L'homme sans tête (2)

Un homme sans tête.

J'ai déjà éprouvé ce sentiment en fait. C'est sans doute aux enfants que je le dois en partie. Ces milliers d'heures que j'ai passées avec eux depuis trente ans. Je ne comprenais pas ces bouffées de chaleur qui survenaient lorsqu'une discussion prenait une ampleur inespérée. Je réalise aujourd'hui que je n'avais plus de tête: c'est exactement ça. C'est l'idée qui s'exprimait en moi, je n'étais qu'un canal émetteur. Et c'est parce que je n'avais aucune pensée autoréflexive que je finissais par ne plus avoir de tête. 

Difficile à exprimer...

Lorsque nous parlons avec quelqu'un, nous recevons de lui son image et c'est son regard vers nous qui établit notre rapport à nous-mêmes. Mais, bien souvent, cet échange reste assailli de données parasites, des intentions inavouées, peut-être même inconscientes ou en tout cas, bien camouflées : la séduction, une volonté de convaincre, une compétition, un rapport de force, un désir de reconnaissance, un moyen de prendre forme... Il est certain que l'idée elle-même est sertie dans un écrin chaotique... Toutes les imbrications relationnelles. Essayez d'identifier le nombre ahurissant de pensées qui surviennent lorsque vous parlez avec quelqu'un...Des pensées qui n'ont rien à voir avec le contenu originel...

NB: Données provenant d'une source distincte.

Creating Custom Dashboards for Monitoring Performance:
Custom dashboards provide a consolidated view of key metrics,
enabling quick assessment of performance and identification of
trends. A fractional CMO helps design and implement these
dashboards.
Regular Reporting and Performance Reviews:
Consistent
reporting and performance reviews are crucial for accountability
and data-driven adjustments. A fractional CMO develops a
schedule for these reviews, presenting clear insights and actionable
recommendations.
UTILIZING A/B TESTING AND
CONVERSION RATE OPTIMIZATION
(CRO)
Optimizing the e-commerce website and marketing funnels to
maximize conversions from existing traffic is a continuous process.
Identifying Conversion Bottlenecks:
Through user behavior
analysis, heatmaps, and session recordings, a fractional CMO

Un détournement de la pensée.

Il s'agit en fait de disparaître, de réaliser que l'émetteur n'a aucune importance, il n'y a aucun objectif à tenir, autre que la transmission d'un message. L'émetteur ne prend pas vie à travers le message qu'il délivre. Ça serait un détournement irrespectueux au regard des idées. C'est bien en cela que les hommes politiques sont si méprisables, que les animateurs sont si présomptueux, si nombrilistes. Ils ne parlent pas en fait, ils se construisent une statue.

Réaliser que nous n'avons pas de tête, c'est donner la pleine puissance au message. La pleine conscience.

J'ai déjà éprouvé cet effacement mais je ne m'y arrêtais pas, je le laissais s'étendre sans le comprendre. Avec mes élèves, avec la femme que j'aime, avec mes enfants, quand je leur racontais des histoires en montagne.

Quand on dit de quelqu'un "qu'il s'écoute parler", il convient de s'en aller. Si je l'écoute, je l'enferme dans un état hallucinogène. Il prend vie à travers l'attention que je lui porte. Alors qu'il n'y a que ce qu'il dit qui devrait compter. Mais celui-là ne dit rien justement. Puisqu'il se parle à lui-même dans une chorégraphie narcissique. C'est là que l'amour meurt. Lorsque l'échange proposé n'est plus qu'un étendard.

On devrait parler aux gens en fermant les yeux.

Disparaître à soi-même en ne recevant plus aucun regard.

Plonger intégralement dans la pensée.

Perdre la tête pour trouver le sens.

C'est à l'écriture aussi que je dois cette prise de conscience. Ces milliers d'heures à écrire, à rester ancré dans la pensée. L'ordinateur ne me regarde pas...Il ne me renvoie aucune image. L'écriture efface l'identité ou alors, il s'agirait d'une écriture embrigadée. Celle des discours politiques par exemple. On sait très bien qu'ils ne parlent que pour se donner forme. Les idées en elles-mêmes n’ont aucune importance et c’est bien pour cela qu’ils sont capables de dire tout et son contraire en un temps record. L’objectif étant de ramper dans le sens du courant…

L’écriture ne doit même pas être dirigée vers un receveur. Au risque de ne plus être libre de s’étendre.

J’en viens désormais à parler sans attacher d’importance à la personne avec laquelle je parle. Pas s’il s’agit de la boulangère avec laquelle, les échanges sont de l’ordre du social.

Mais ces échanges d’âmes, ces partages qui sont du domaine spirituel, existentiel, ceux qui pulvérisent les enceintes.

Je sais que certains interlocuteurs sont capables de le vivre sereinement, de ressentir l’amour proposé et non un sentiment de mépris ou d’indifférence.

Je veux parler sans être reconnu, sans y puiser la moindre importance, je veux juste que les mots s’envolent de moi et ruissellent dans l’autre et que ce flot nous accueille dans un bain lumineux… C’est l’Amour ressenti qui importe. Pas les gens qui le diffusent.

C’est peut-être ça le détachement ultime.

J’ai ressenti cet effacement d’une manière très forte ces derniers jours. Peut-être les effets de la méditation de pleine conscience que Nathalie Hannhart enseigne. Je ne sais pas et je ne cherche pas vraiment à comprendre.

Je briserais l’écrin si je voulais en extraire le diamant.